Motion to Revoke and Motion to Adjudicate
When your probation officer feels that you violated the terms of your probation, he or she can ask the court to issue a warrant for your arrest. Your failure to abide by these terms may lead to formal parole and/or probation revocation charges. Often you will be held without bail until your sentencing judge can hear your case. You need to hire an experienced criminal defense lawyer to defend you against these serious charges.
In many instances, people do not intentionally violate the terms of their probation or parole. It is our job to convince the court that your violation was not willful or intentional.
Early Termination of Probation
Nearly 2 million Texans have accepted deferred adjudication judgments for misdemeanors and felony arrests and many more Texans have accepted regular or “straight” probation for misdemeanors and felony arrests. Many believe that once the probation period is over and the charge dismissed that it will not be on their record. Unfortunately this is not the case: the arrest, court and the judgment remains on your record and available to the public to view. Even if you received a deferred adjudication judgment, you record remains public unless you are granted a Petition for Non-Disclosure through the Courts.
Early Termination of deferred adjudication is the first step in clearing your record and paving the way for your records to be sealed.
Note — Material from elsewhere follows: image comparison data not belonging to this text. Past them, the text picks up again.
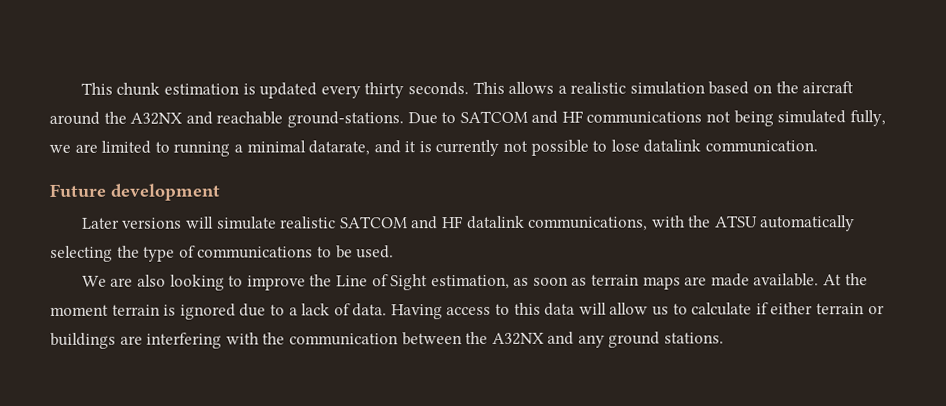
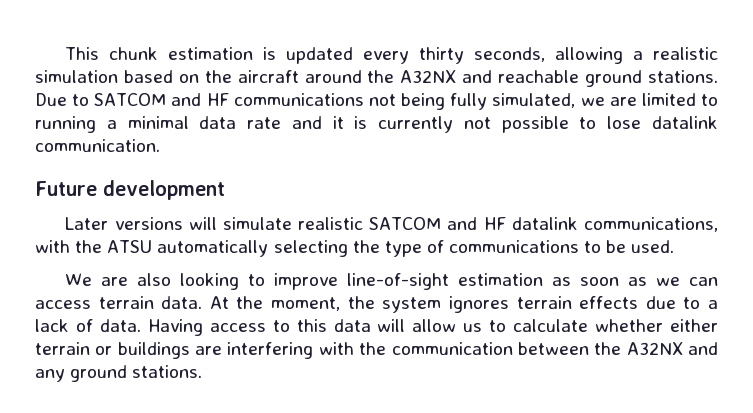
[407,81,555,96] seconds. This allows -> [474,47,624,64] seconds, allowing
[286,111,404,128] ground-stations. -> [585,70,718,87] ground stations.
[777,110,886,127] simulated fully, -> [450,93,576,110] fully simulated,
[308,140,371,156] datarate, -> [199,116,282,129] data rate
[309,273,868,291] [50,303,236,320] the Line of Sight estimation, as soon as terrain maps are made available. At the moment terrain is ignored -> [347,273,718,290] [35,296,639,313] line-of-sight estimation as soon as we can access terrain data. At the moment, the system ignores terrain effects
[755,302,769,315] if -> [595,319,664,332] whether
Working to clear your criminal record is valuable for any number of reasons. It affects your ability to find and keep a good job, get a certification/re-certification, rent an apartment, get a mortgage or any other type of loan or gain acceptance to school. Your record will influence any future criminal case you might be unfortunate enough to have filed against you. Certain convictions can increase what you pay for life and health insurance.